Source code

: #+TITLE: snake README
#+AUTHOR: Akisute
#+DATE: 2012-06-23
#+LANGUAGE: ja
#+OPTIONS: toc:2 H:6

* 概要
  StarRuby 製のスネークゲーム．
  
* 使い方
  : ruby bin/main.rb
= = = = =
YOUR TASK: Copy out the material exactly, omitting nothing.

RESPONSE AREA:
Source code

: #+TITLE: snake README
#+AUTHOR: Akisute
#+DATE: 2012-06-23
#+LANGUAGE: ja
#+OPTIONS: toc:2 H:6

* 概要
  StarRuby 製のスネークゲーム．
  
* 使い方
  : ruby bin/main.rb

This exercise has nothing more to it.